Outlook 2017

Middle East's new power brokers

A young Syrian sweet seller warming himself by a fire in a damaged building in Aleppo on Christmas Day. Events this year have shown the new arbiters of the Middle East to be Russia, Turkey and Iran.
A young Syrian sweet seller warming himself by a fire in a damaged building in Aleppo on Christmas Day. Events this year have shown the new arbiters of the Middle East to be Russia, Turkey and Iran.PHOTO: REUTERS

Russia, Turkey and Iran flex muscles as Putin fills power void left by Obama This is the last of a five-part series looking at the key events and issues facing the world in 2017. Today, The Straits Times looks at the Middle East and enormous challenges facing the war-torn region.

As another grim year of warfare and immense human suffering concluded in the Middle East, three key powers recently got together to coordinate their regional moves in the coming year.

At first glance, it was nothing unusual; summits on the Middle East are not exactly a novelty. But this meeting was radically different. For it did not include the United States, until recently the Middle East's chief arbiter.

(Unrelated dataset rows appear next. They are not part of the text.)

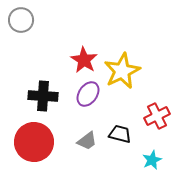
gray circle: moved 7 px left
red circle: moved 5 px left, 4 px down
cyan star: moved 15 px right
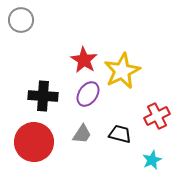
gray trapezoid: moved 5 px left, 7 px up; rotated 20 degrees counterclockwise
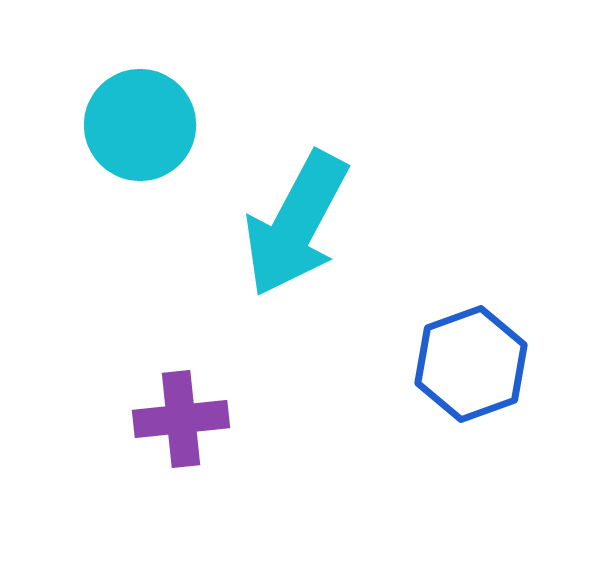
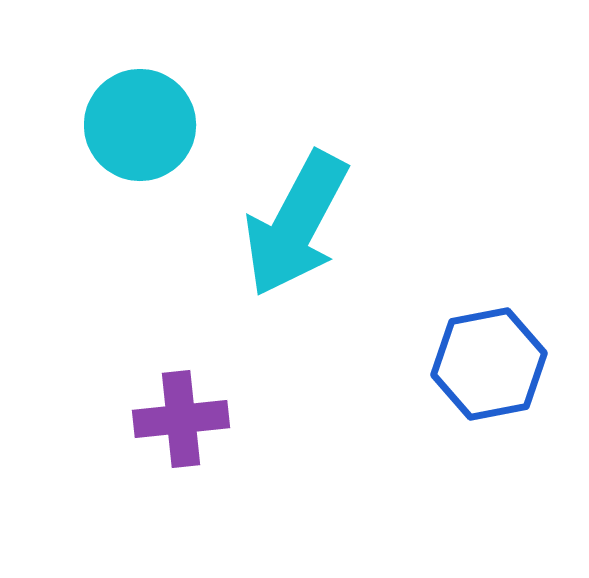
blue hexagon: moved 18 px right; rotated 9 degrees clockwise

Nor did it include the representatives of even one Arab nation; instead, it involved Russia, Turkey and Iran, the region's new main players.

Few events illustrate the Middle East's real condition more accurately than this summit. For this is a region from which one superpower is sliding off, a former superpower is returning, and almost everyone else is running fast just to stand still.

The outgoing US administration of President Barack Obama bristles at the suggestion that it has abandoned the Middle East. It points to Washington's crucial role in negotiating the nuclear deal with Iran, the presence of US special forces in Iraq, the supply of essential intelligence information in the continued fight against the Islamic State in Iraq and Syria (ISIS), and US military assistance programmes for key regional allies such as the Gulf monarchies, Israel and Jordan.

Still, seasoned politicians and diplomats across the region cannot recall a period when the US counted for so little. For it's not only Iran which is acting more brazenly by encouraging its proxies to fight openly for regional influence, but also US allies such as Saudi Arabia and Israel, which are openly defying Washington's advice and engaging in their own military adventures.

Perceptions play a key role in America's decline as a regional power. With 45,000 troops stationed in and around the Middle East, the US military still packs a bigger punch than the national armies of many of the region's own countries. And nobody doubts America's ability to pour more troops into the region, should it wish to. The problem is Mr Obama has clearly decided that, whatever happens in the region, he will not allow the US military to become directly engaged. He cannot complain, therefore, if nobody takes the US seriously now.

America's void was filled by Russia. Back in September last year, when President Vladimir Putin ordered his military to intervene in Syria, Moscow's objective was merely to prop up the government of President Bashar al-Assad and earn for Russia a place at any future regional negotiating table. Nobody took this seriously; Mr Obama famously warned that Russia merely walked into a "quagmire".

But during 2016, it became clear that it is Washington which is now facing a quagmire. For the Russians not only succeeded in propping up Mr Assad, they also forged new strategic partnerships with Turkey and Iran. Russia has now regained the role of an important regional player, a position last held in 1973; it is a spectacular turnaround of a kind even Mr Putin could not have imagined a few years ago.

And this has been followed by the continued rise of Iran's footprint in the region. Gone are the days when Iran was careful to hide its involvement in neighbouring countries; its Shi'ite proxies now openly proclaim their allegiance to Iran, and are actively engaged in warfare in Iraq, Syria and Lebanon.

It is a nightmare which has already cost the lives of about 400,000 Syrians. And even if Western-trained and supplied forces succeed in defeating ISIS, violence will merely shift to other targets. The basic fact remains that the borders of the region's states - carved out by the old colonial masters of Britain and France almost exactly a century ago - are slowly melting down.

In theory, it is possible that the incoming Donald Trump administration will reverse course. But some of its proposed initiatives, such as the repudiation of the nuclear deal with Iran, will only guarantee an even higher level of regional violence. And Mr Trump's close association with Israel will continue to hamper US efforts to influence the behaviour of other Arab states.

The bitter irony is that Mr Obama, who came into office determined to stabilise the Middle East by withdrawing US military commitments, now leaves behind a smouldering Middle East whose flames will take years to control.